Poor College Completion Rate Costs the U.S. Billions
The U.S. and state governments lose out on billions in tax revenue because four in 10 college students are unlikely to earn their degree within six years, according to a new report by the American Institute for Research (AIR).
The AIR study, The High Cost of Low Graduation Rates: How Much Does Dropping Out of College Really Cost?, finds that of the 1.1 million full-time students who entered a four-year college in 2002 seeking bachelor degrees, almost 500,000 did not graduate within six years. AIR estimates that in 2010 these students cost the U.S. $3.8 billion in lost income that would have resulted in $566 million more in federal income taxes and $164 million more in lost state income taxes. In all, the 40 percent of freshmen in 2002 who failed to earn their degree costs the country $4.5 billion in 2010, according to the report.

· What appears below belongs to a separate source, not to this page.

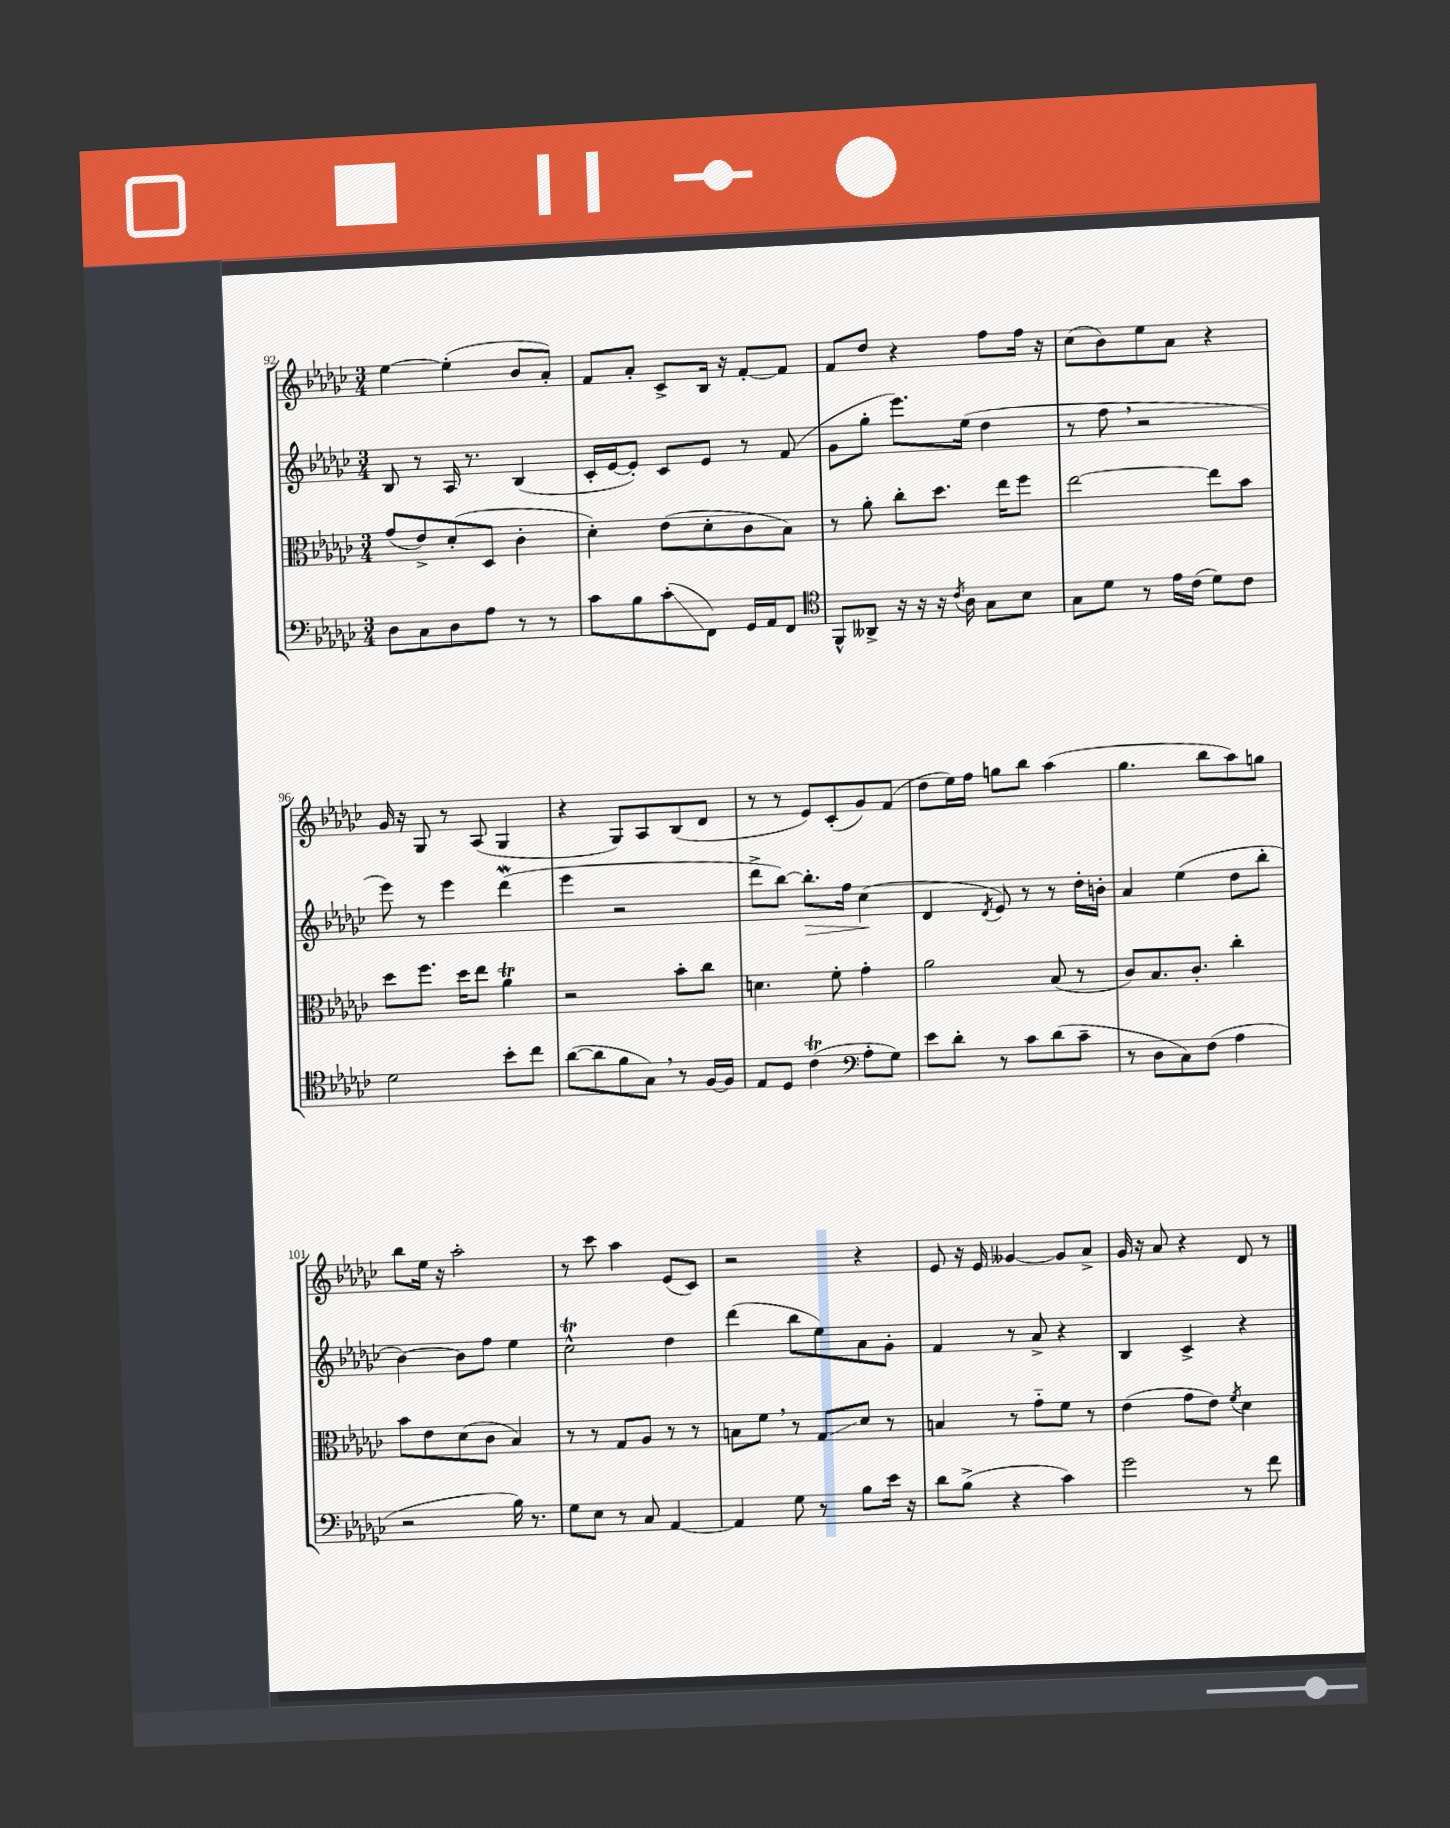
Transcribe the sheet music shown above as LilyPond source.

"These findings represent just one year and one graduating class. Therefore, the overall costs of low graduation rates are much higher since these losses accumulate year after year," explained Mark Schneider, a vice president at AIR who co-authored the report with AIR researcher Lu (Michelle) Yin.
In addition to increasing revenues, the Obama administration could make significant strides toward its goal to have the highest concentration of college and university degrees in the world by increasing college completion rates for students who access higher education.
The inability to complete their program also has a negative impact on the individual students.
"Students who start college and don't graduate incur large personal expenses," Schneider said. "They have paid tuition, they have taken out loans, they have changed their lives and they have failed in one of the biggest goals they have ever set for themselves."
In the state-by-state analysis, AIR calculated that 14 states saw income losses from this single group of dropouts exceeding $100 million annually. Those include California, with $386 million in lost income, and New York with close to $360 million, to Louisiana, Massachusetts, North Carolina and New Jersey, all losing between $100 and $107 million in earnings. Losses in federal income tax saw were also substantial.
The report also highlights some of the financial implications for students who complete college compared to those who do not. Young adults between the ages of 25 and 34 with a college degree, working year round, earn around 40 percent more than someone with some college who has not completed a degree and around two-thirds more than someone with just a high school degree, according to the U.S. Bureau of the Census. A college graduate can earn about a half million dollars more over a lifetime than a person without a degree.
"Given these higher earnings, many governors are looking at a more educated population as a way of dealing with the growing fiscal crisis they face," said Schneider. "Most states have state income taxes and they benefit directly from the higher incomes earned by college graduates."
"Low college graduation rates are costly for students, for their families, and for taxpayers in each state and the nation as a whole," the report concludes.